Si nos sentimos oprimidos por el remordimiento y la culpa porque somos pecadores, podemos repetir con David: «Ten piedad de mí, oh Dios, en tu amor; / en tu gran misericordia» (Sal 51,3), el salmo 51. Si queremos expresar un fuerte vínculo personal con Dios, decimos: «Oh Dios, tú eres mi Dios, / desde el alba te busco, / mi alma tiene sed de ti, / mi carne te anhela / en una tierra seca, sedienta y sin agua», salmo 63 (Sal 63,2). No es por casualidad que la liturgia ha incluido este salmo en las laudes de los domingos y de las solemnidades y, si nos asaltan el miedo y la angustia, estas maravillosas palabras del salmo 23 vienen en nuestro socorro: «El Señor es mi pastor […]. Aunque pase por valle tenebroso, / no temo ningún mal» (Sal 23,1.4).
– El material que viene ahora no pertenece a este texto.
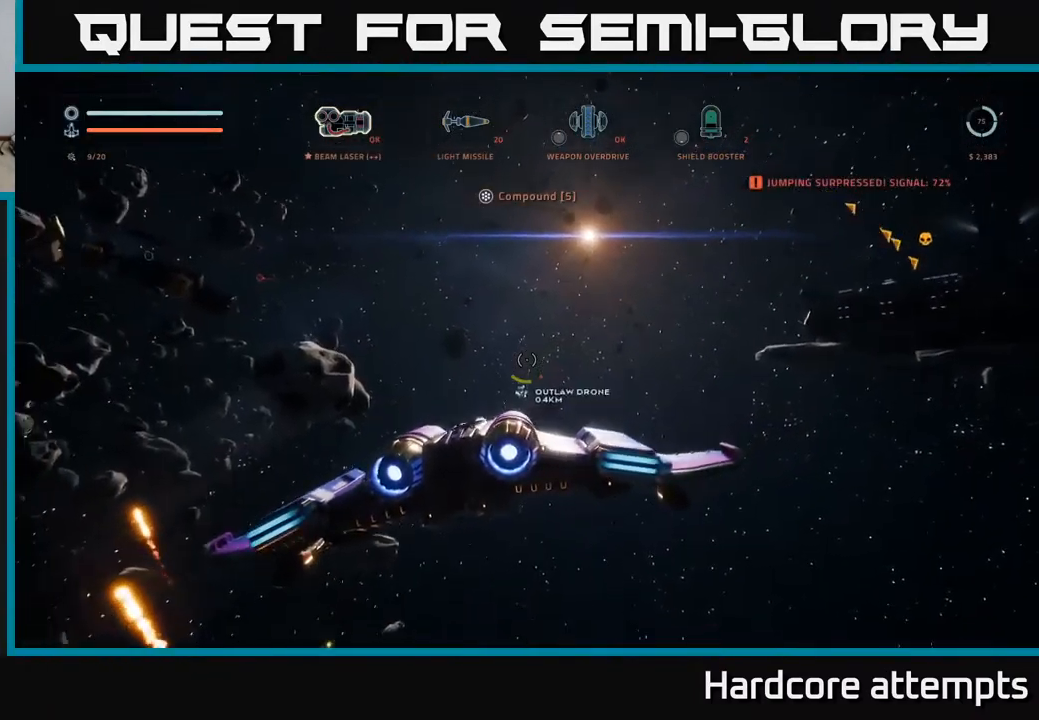
{"buttons": ["R2"], "left_stick": "down", "right_stick": "center", "events": [[83, "left_stick", "right"], [200, "left_stick", "center"], [217, "right_stick", "down"], [283, "right_stick", "center"], [383, "left_stick", "down"]]}
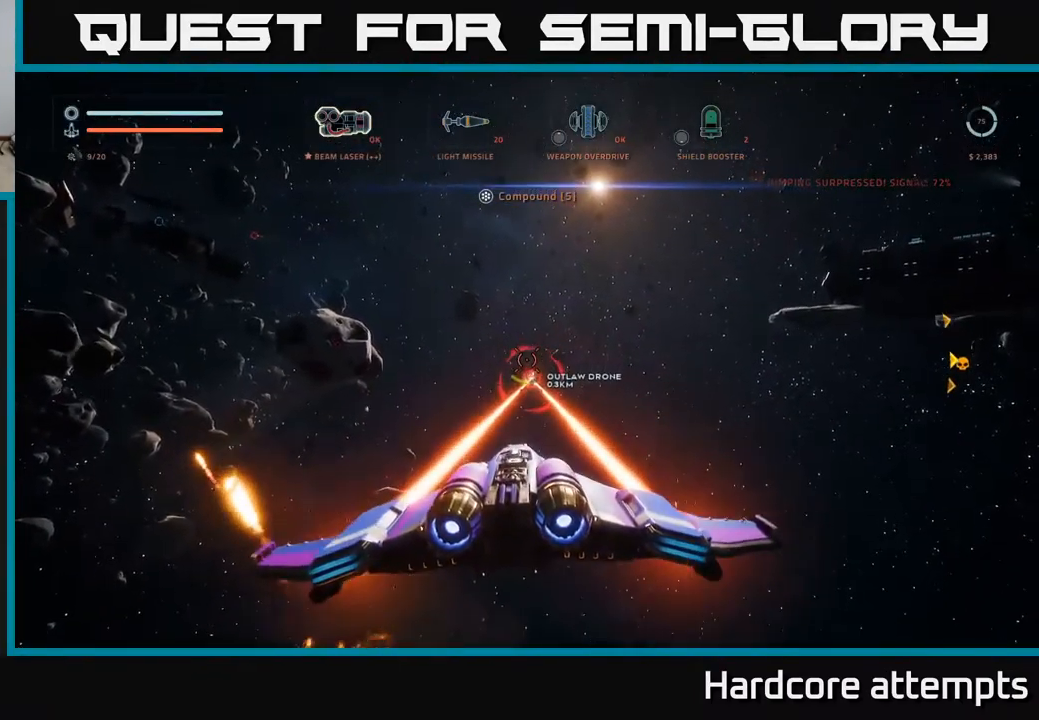
{"buttons": ["L1"], "left_stick": "up", "right_stick": "center", "events": [[83, "right_stick", "down"], [167, "left_stick", "right"], [183, "right_stick", "center"], [217, "R2", "up"], [283, "left_stick", "up-right"], [400, "L1", "down"], [433, "left_stick", "up"]]}
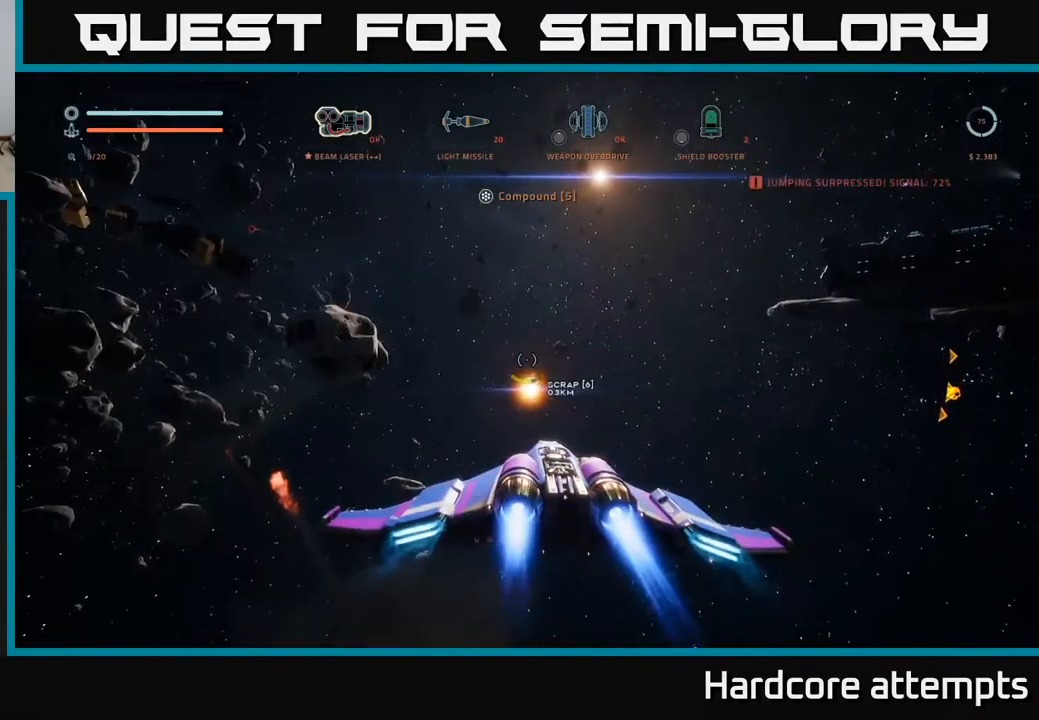
{"buttons": ["X", "L1"], "left_stick": "up-right", "right_stick": "left", "events": [[17, "right_stick", "left"], [167, "right_stick", "center"], [333, "X", "down"], [333, "left_stick", "up-right"], [450, "right_stick", "left"]]}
Los salmos nos permiten no empobrecer nuestra oración reduciéndola solo a peticiones, a un continuo “dame, danos…”. Aprendemos del Padre Nuestro que, antes de pedir “el pan de cada día”, dice: “Santificado sea tu nombre, venga a nosotros tu reino, hágase tu voluntad”. Los salmos nos ayudan a abrirnos a una oración menos egocéntrica: una oración de alabanza, de bendición, de acción de gracias y también nos ayudan a convertirnos en la voz de toda la creación, haciéndola partícipe de nuestra alabanza.